Once the prescribing rules have been navigated, your gluten-free products must be ordered and the prerequisite time allowed for the prescription to be generated. You may have to collect the prescription from your doctor and take it to a pharmacy, or it may be sent electronically to your nominated pharmacy. The pharmacist will then order the products from the wholesaler and await delivery. Invariably the order is in bulk, so (assuming it has arrived as planned) you will have a month’s supply of bread, pasta, and flour to store at home.

It’s a time consuming rigmarole and, for the NHS, a very expensive one. Walk into Tesco today and buy a 535 g Genius gluten-free brown sandwich loaf and it will cost you £2.70,13 and yet the NHS listed price for the same loaf is £3.73.14 The NHS with all its buying power is spending £1 more per loaf than the average Tesco customer. This is a scandal. And it goes further. The NHS pays anything up to £6.73 for 500 g of pasta, and yet 500 g of gluten-free pasta will cost just £1.20 at a supermarket. The eight basic gluten-free staples advised for people with coeliac disease are all cheaper from a supermarket than the NHS price.

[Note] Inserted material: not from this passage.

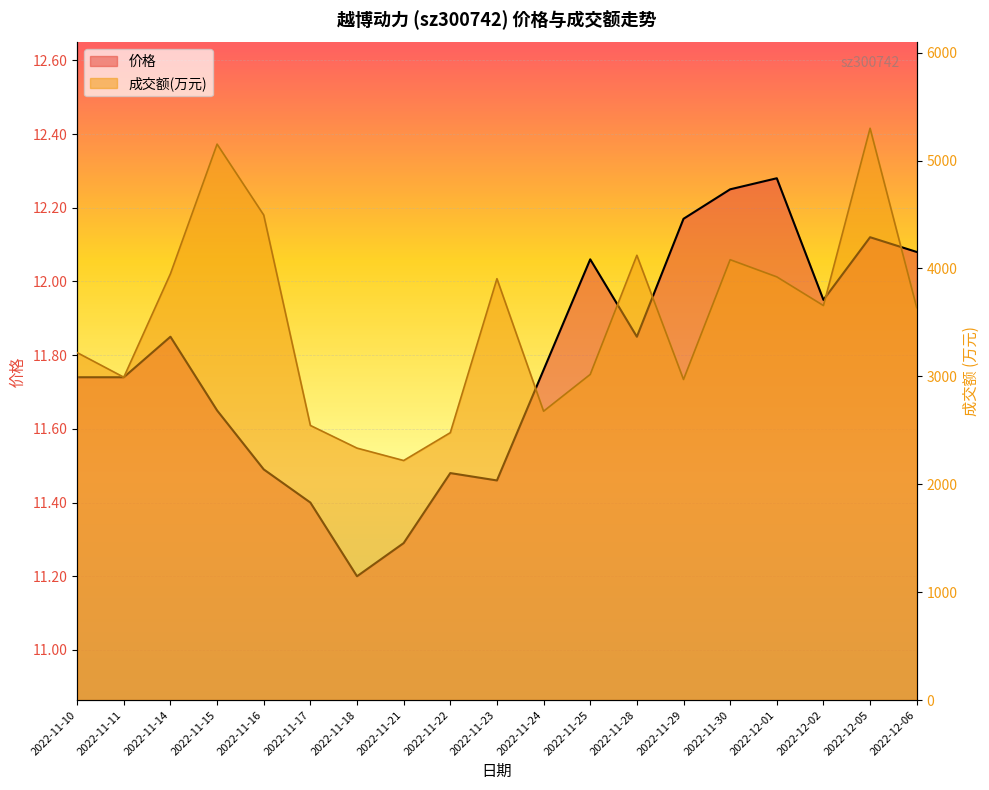

What is the difference between the second highest and minimum values in the 涨跌幅% series?

2932.0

In addition, all prescription items attract a dispensing fee and sometimes out-of-pocket expenses, which are charged on top.

Alternatives to prescribing

In 2015, 1.6 million gluten-free items were dispensed by pharmacies in England (a fraction of the over one billion items they dispensed).15 If we stopped prescribing gluten-free products tomorrow GPs would be freed from the time consuming bureaucracy16 and the NHS would stop being ripped off.

A national voucher scheme or a personalised health budget could be provided to ensure that patients receive recompense for the extra expense of gluten-free products. This could be funded from the money saved by no longer paying for overpriced NHS gluten-free food. In addition, the price of gluten-free food might fall further once proper market forces were in play. Most importantly, people with coeliac disease who currently struggle with the logistics of a lifelong gluten-free diet and a cumbersome and antiquated supply system, would have the convenience and choice we all enjoy.17

Footnotes

  • Competing interests: All authors have read and understood BMJ policy on declaration of interests and declare the following interests: SS is the chief executive of Coeliac UK; DSS has received educational research grants from Dr Schaer (a gluten-free food manufacturer) and Tillotts Pharma (producer of a point-of-care test for coeliac disease) for investigator led studies; JC is editor of Drugs and Therapeutics Bulletin.

  • Provenance and peer review: Commissioned; externally peer reviewed.